Le 26 août 1995, quelques semaines à peine après la Coupe du monde de rugby, l’hôtel Ambassador de Paris est le théâtre d’une pièce qui changera la face de l’ovalie. Ses acteurs? Les membres de l’International Rugby Board (IRB), représentant les huit nations historiques de ce jeu né au XIXe siècle (Australie, Nouvelle-Zélande, Afrique du sud, Angleterre, France, Ecosse, pays de Galles et Irlande). Le but? Rayer toute référence à l’amateurisme et décréter le rugby « open », pour ne pas dire « professionnel », terme honni. « On laissait à chaque Fédération le temps de moduler son approche du monde professionnel, pour éviter de créer une rupture trop brutale.
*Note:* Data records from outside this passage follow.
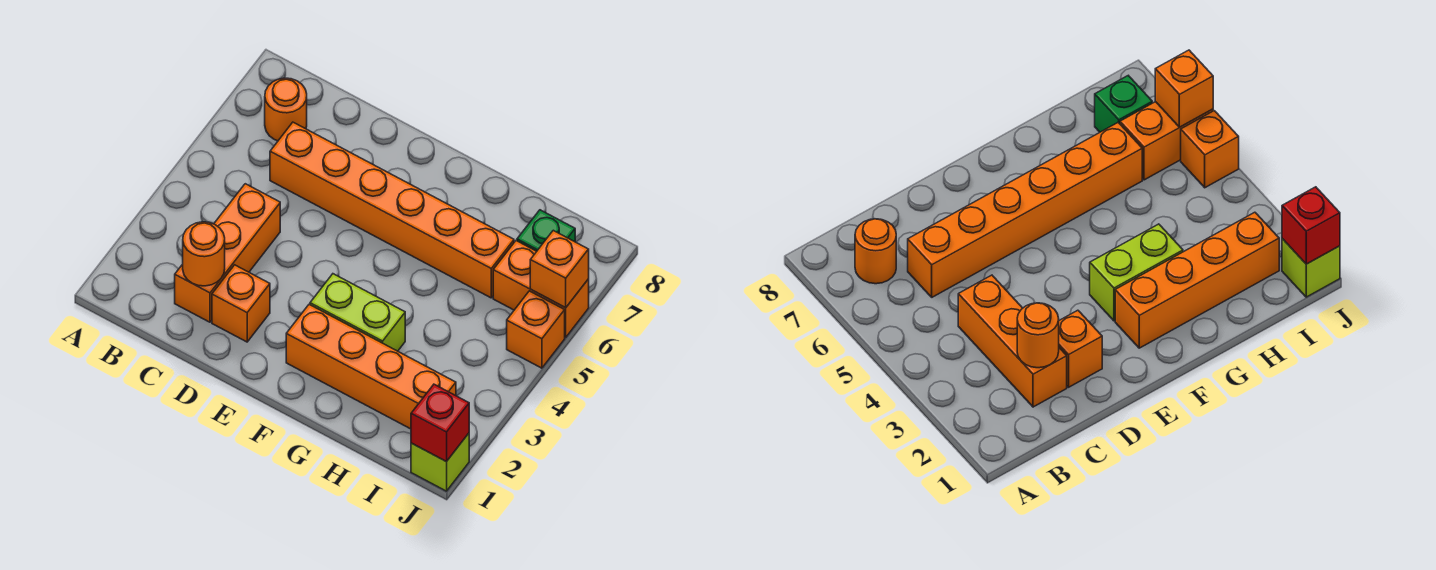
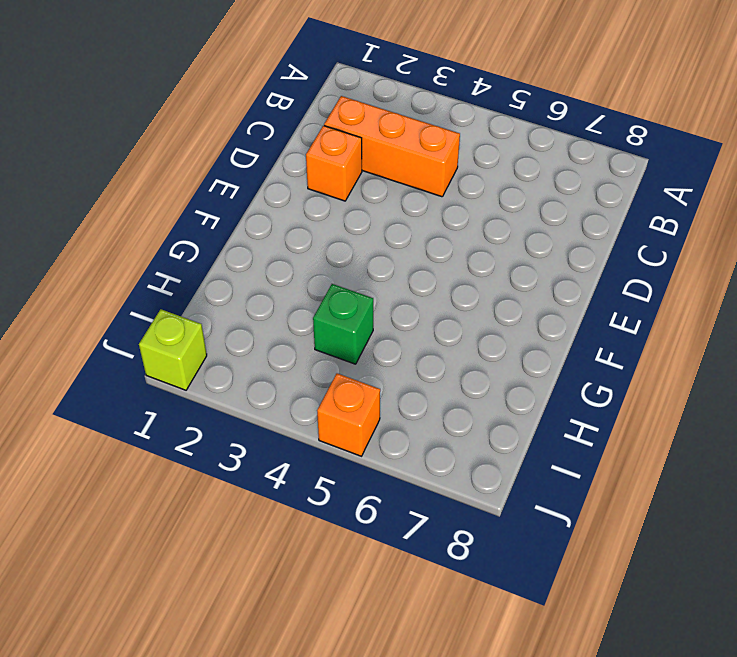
green brick H4 level 1 -> green brick I7 level 1
none -> orange round brick B7 level 1
none -> orange brick C6:H6 level 1
none -> orange brick F2:I2 level 1

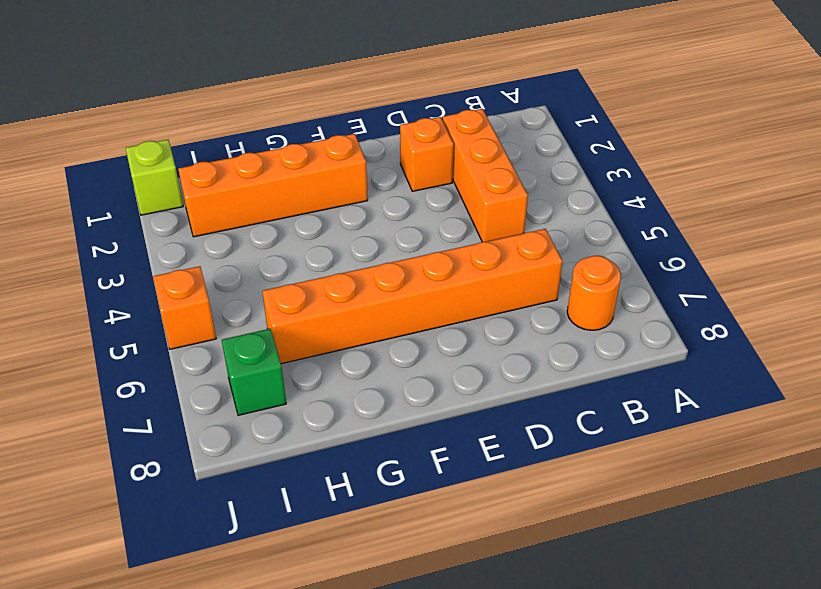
none -> lime brick F3:G3 level 1
none -> orange brick I6:J6 level 1
none -> orange round brick C2 level 2

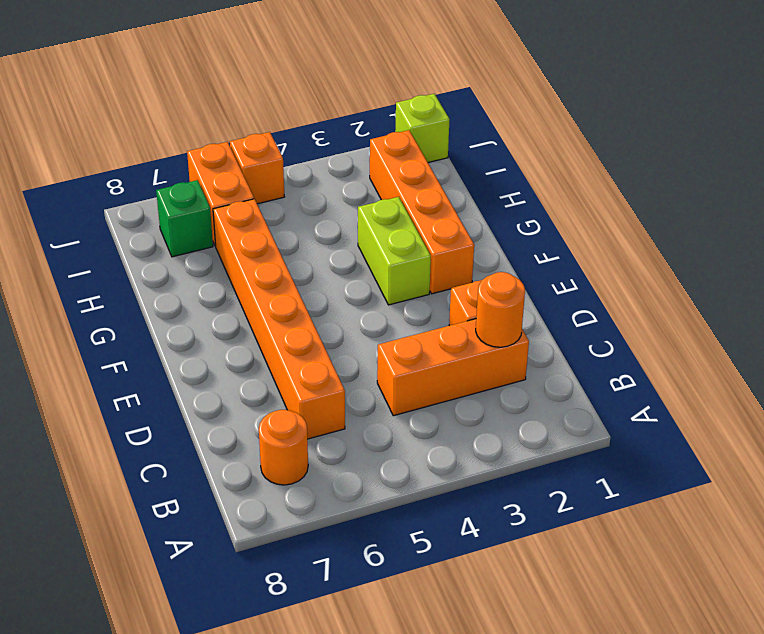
none -> red brick J1 level 2
none -> orange brick J6 level 2

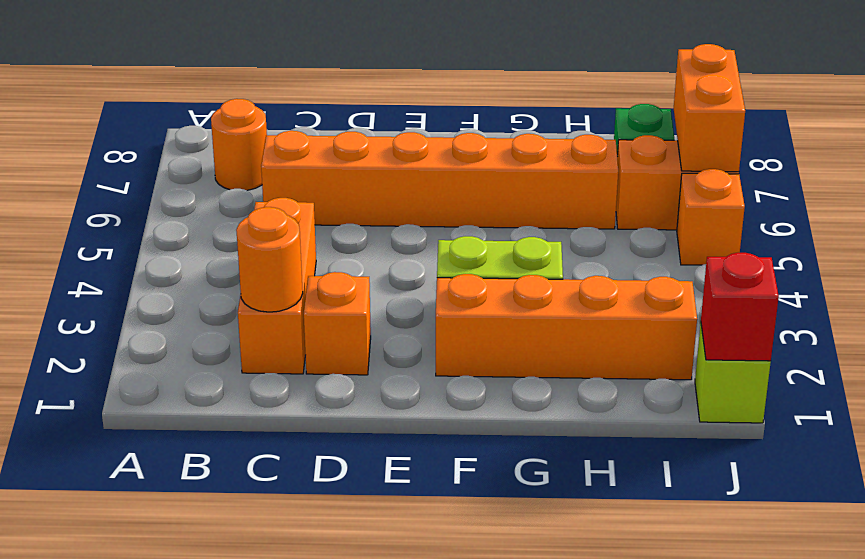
orange brick J6:J7 level 2 -> orange brick J6 level 2

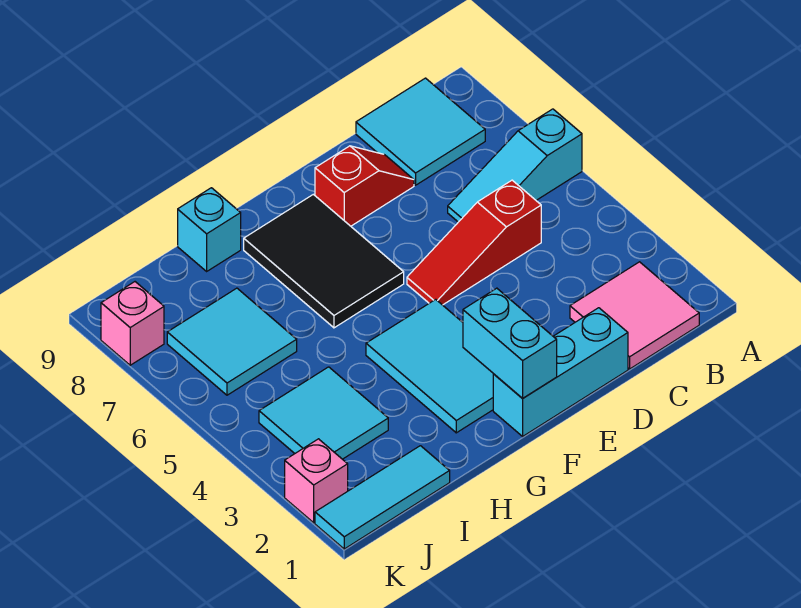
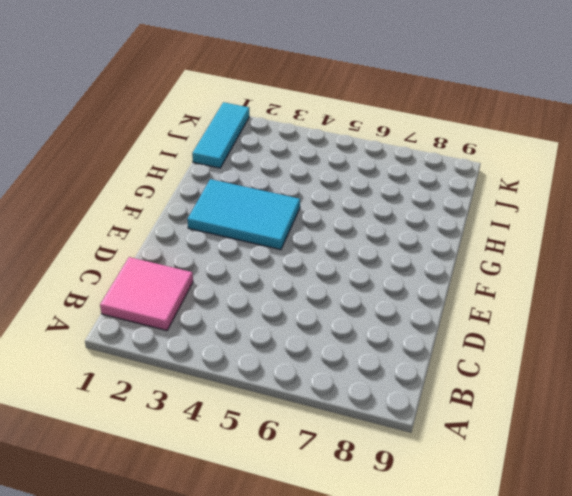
none -> cyan slope A6:C6 level 1 top A
none -> cyan tile B8:C9 level 1
none -> red slope C5:E5 level 1 top C

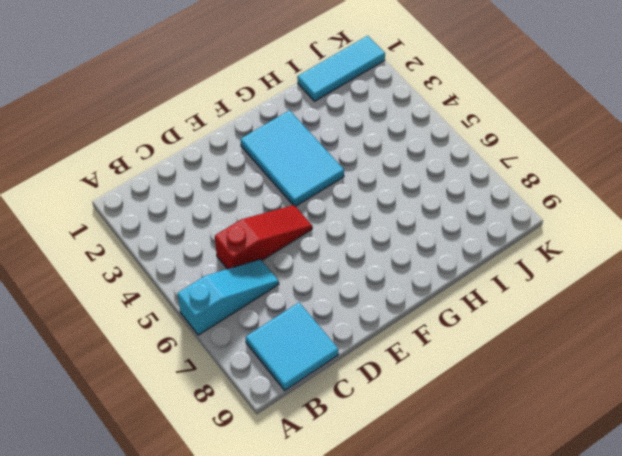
none -> pink tile B1:C2 level 1
none -> cyan brick D1:F1 level 1
none -> red slope D8:E8 level 1 top E

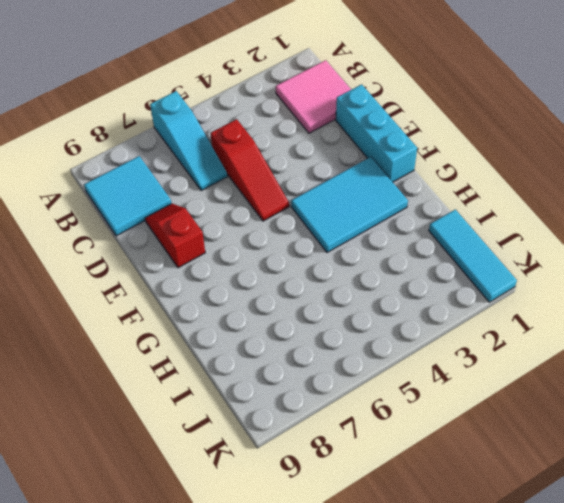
none -> black tile F6:G8 level 1
none -> cyan brick H9 level 1
none -> cyan tile I3:J4 level 1

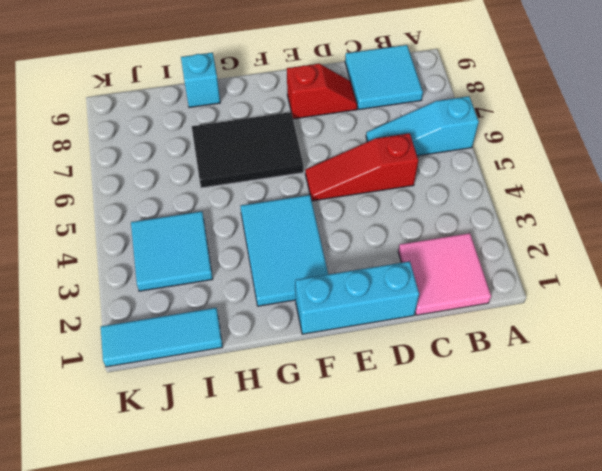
black tile F6:H7 level 1 -> black tile F6:G8 level 1
none -> cyan tile I6:J7 level 1
none -> pink brick K2 level 1
none -> pink brick K8 level 1

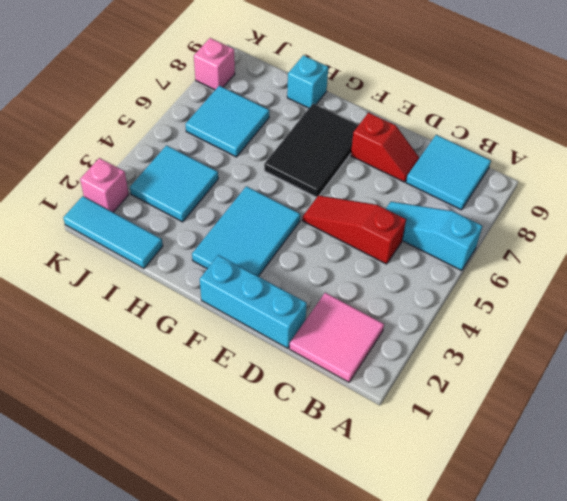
none -> cyan brick F1:F2 level 2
Si on avait utilisé le mot +professionnalisme+, on n’aurait eu aucune chance de développer un rugby professionnel équitable », explique à l’AFP Bernard Lapasset, actuel président de World Rugby, la nouvelle IRB. Lapasset était là à l’époque, mais en tant que président de la Fédération française de rugby (FFR), à qui revenait la présidence tournante de l’IRB. Il était donc chargé de faire voter la fin de plus de 120 ans d’amateurisme, un projet sur lequel il planchait depuis deux ans environ.

L’opposition irlandaise

Le mouvement était irréversible, notamment depuis la signature d’un juteux contrat par les Néo-Zélandais et les Australiens avec les magnats des médias Kerry Packer et Rupert Murdoch, pour organiser une compétition professionnelle.

« Droits télé, contrats professionnels pour les joueurs, c’était un +package complet+. Et la mort des Fédérations », souligne Lapasset. Or celles-ci étaient bien décidées à conserver la maîtrise de l’évolution du rugby. Mais restait à faire voter à l’unanimité chaque article (autorisation des contrats professionnels, des clubs ou des franchises professionnelles…). Et la tâche s’annonçait ardue. Si l’accord des nations de l’hémisphère Sud, de l’Angleterre et de la France était acquis, celui des Gallois et des Ecossais l’était moins. Quant aux Irlandais, ils étaient « profondément opposés à toute réforme », d’après Lapasset. « Ils étaient représentés par deux monstres du rugby, deux anciens internationaux, Tom Kiernan et Syd Millar. Pour justifier leur opposition, ils me prenaient à témoin et citaient la France pour appuyer leur propos: +si vous faites ça, vous allez casser toute la culture du rugby français! », raconte le président de World Rugby, qui avait le droit de vote en tant que président de la FFR.

‘On a picolé, bien sûr’

« Cela a duré toute la journée, avec de nombreux apartés dans les salons: +et pourquoi on écrirait pas ça plutôt comme ça? Non, ce n’est pas possible, car alors cela ne serait pas conforme au droit français, ou au droit anglo-saxon+, etc… », explique Lapasset. « Arrive le vote du dernier point. J’avais les Irlandais en face de moi. Millar a gardé le coude sur la table et a légèrement levé la main avant de dire timidement +Yes I do+. Kiernan, lui, a gardé la tête baissée, a à peine levé le petit doigt et n’a même pas pu parler », poursuit-il. « Il (Kiernan) estimait que c’était un désastre, une soumission intolérable de notre culture et de notre jeu », se souvient Lapasset. Mais le rugby finit donc par « entrer dans la cour des grands », et les acteurs de ce changement majeur peuvent alors s’octroyer une troisième mi-temps méritée.

« On a picolé bien sûr, on est restés très longuement ensemble dans le bar de l’hôtel, raconte Lapasset. Il y avait un esprit de franche camaraderie, une fraternité extraordinaire, une chaleur forte: on avait oublié nos différences du vote. » Avec un sentiment du devoir accompli mais aussi « partagé »: « Celui de perdre un peu de l’histoire du rugby et à la fois d’avoir marqué son avenir », qui verra les budgets, les salaires, les droits télé exploser, mais aussi le jeu se transformer pour devenir un spectacle gagnant de nouveaux territoires.